Buy one, get one free

phase portrait k = 1/2

The two latest blog post have elaborated on the fact that when a function satisfies a second order differential equation, once you’ve evaluated the function and its derivative you get the second derivative for free, or at least for cheap.

Sometimes functions are so closely related that software libraries bundle them together. For example, in Python’s scientific computing library SciPy there is no function for returning just one Jacobi elliptic function. Because it takes about as much work to compute one of the functions sn, cn, dn, and ph as it does to compute all of them, SciPy provides a function ellipj that returns all four at once. If you only want to compute sn, call ellipj and discard all but the first of the four values returned. No loss. But if you need two or more of the functions, the bundling saves compute time.

Jacobi functions

I haven’t looked at how SciPy computes Jacobi functions, but I imagine the code to compute the various functions overlaps so much that the addition cost of computing all the functions is minimal if you’re going to compute one of them. Jacobi functions are related to theta functions, and theta functions can be computed very efficiently.

I wrote about the interconnections between Jacobi functions in an earlier post. The three functions sn, cn, and dn all satisfy a simple system of differential equations

\begin{eqnarray*} x' &=& yz \\ y' &=& -zx \\ z' &=& -k^2 xy \end{eqnarray*}

with initial conditions x(0) = 0, y(0) = 1, and z(0) = 1. The image at the top of the post plots (sn(t, cn(t), dn(t)) and is taken from that post.
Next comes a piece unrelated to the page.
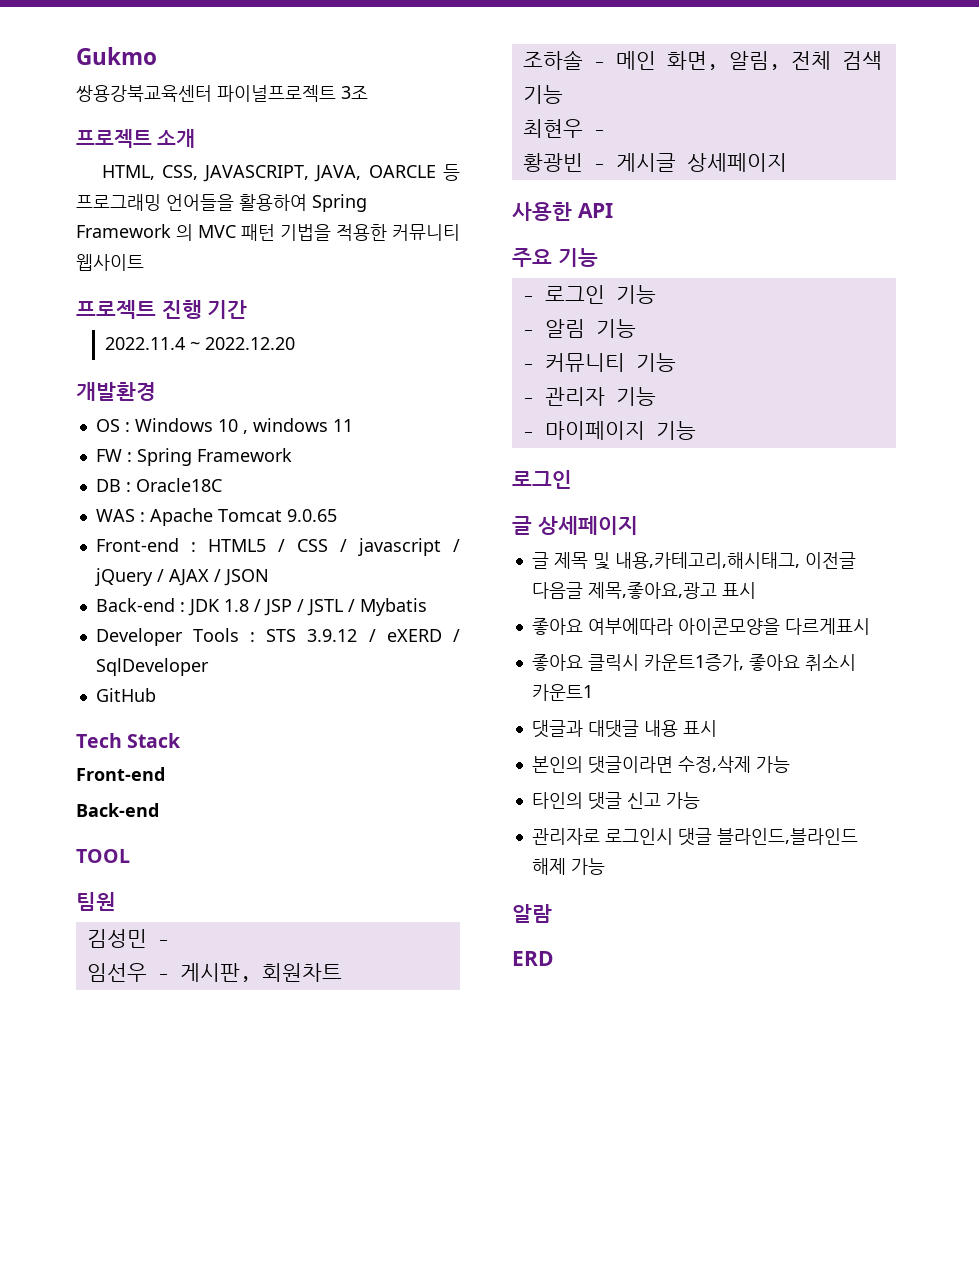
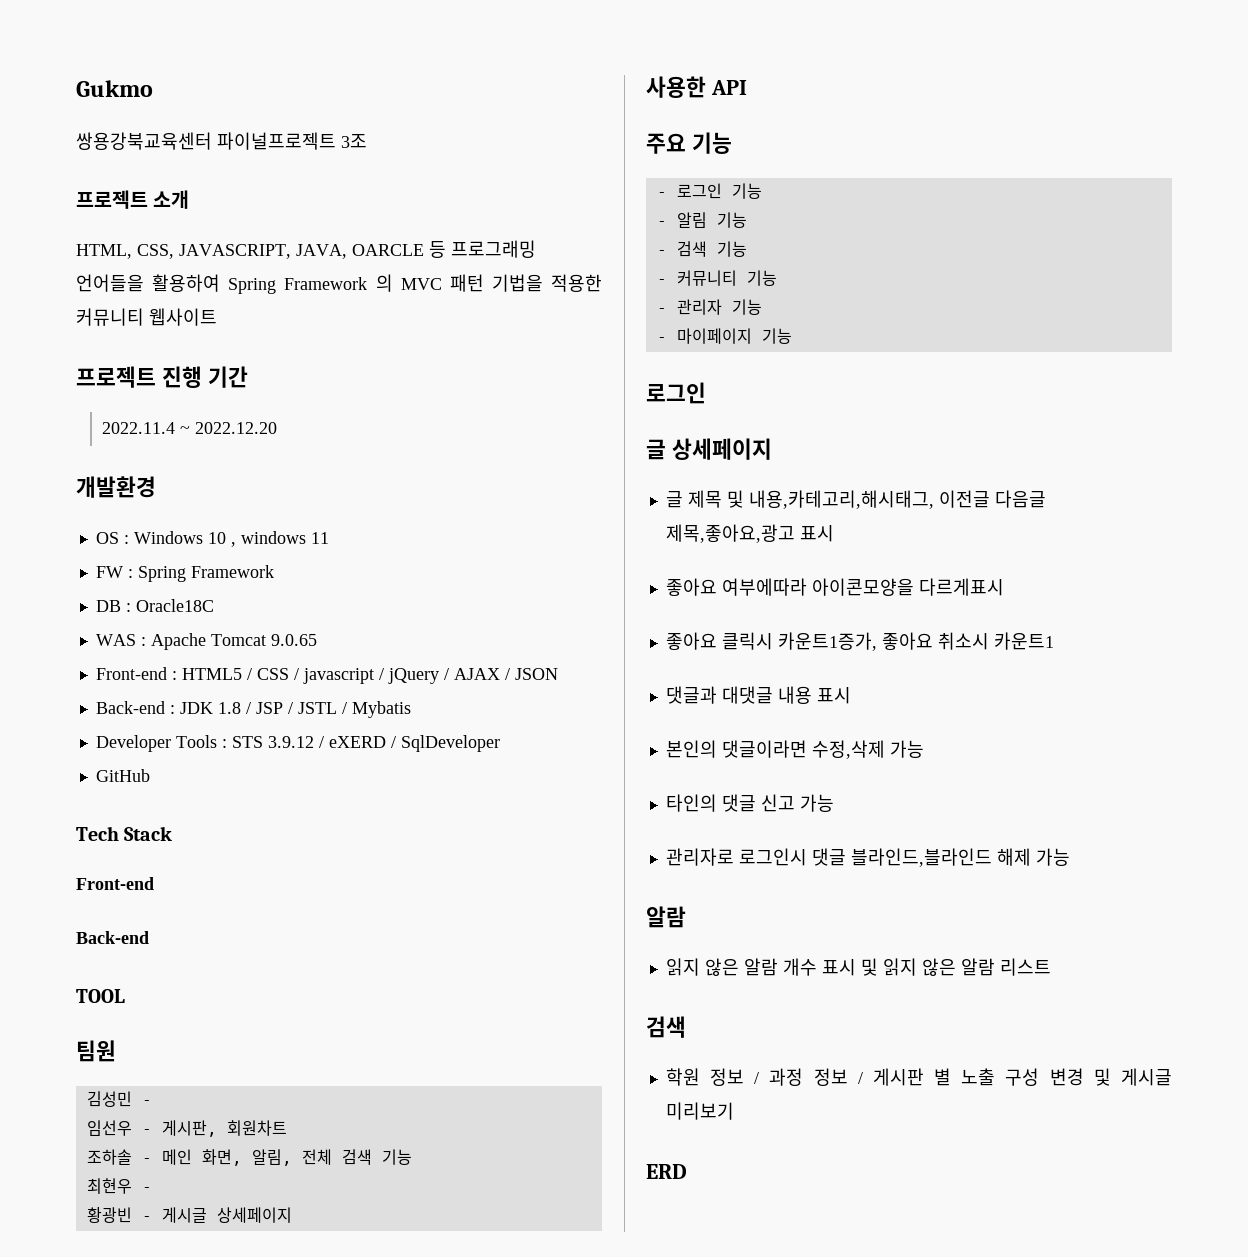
(636, 328) none -> [656,241,747,257] // - 검색 기능
(552, 913) none -> [665,958,1051,976] [646,1016,686,1038] [665,1068,1172,1086] [665,1102,734,1120] // 읽지 않은 알람 개수 표시 및 읽지 않은 알람 리스트 // 검색 // 학원 정보 / 과정 정보 / 게시판 별 노출 구성 변경 및 게시글 미리보기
The Jacobi functions are analogous to trig functions and like trig functions they satisfy myriad identities relating the functions to each other.

Normal random values

An example BOGO (buy one, get one free) in probability is generating samples from a normal random variable. The most common approach generates two uniform samples and transforms them into two normal samples. So if you ask the software for one normal random value, it could give you a second one at no extra computational expense. Using this approach, a function to compute a vector of 2n random values could do so in the time it would take to generate 1 random value n times.

Automatic differentiation

A final example that I’ll mention is automatic differentiation. With this technique it is often possible to evaluate a function and its gradient in little more time than it takes to evaluate the function alone. Having an explicit form of the derivative is not only unnecessary, it may be less efficient than letting automatic differentiation compute the derivative.

Cautionary example

On the flip side, it sometimes seems that you can buy one and get one free when you can’t or shouldn’t. For example, software libraries often have routines to evaluate the error function erf(x) and its complement erfc(x) = 1 – erf(x). In theory you can calculate one from the other, and often in practice too. But if erf(x) is close to 1, 1 – erf(x) might evaluate to zero in floating point arithmetic even though erfc(x) is not zero. For more examples along these lines, see Math functions that seem unnecessary.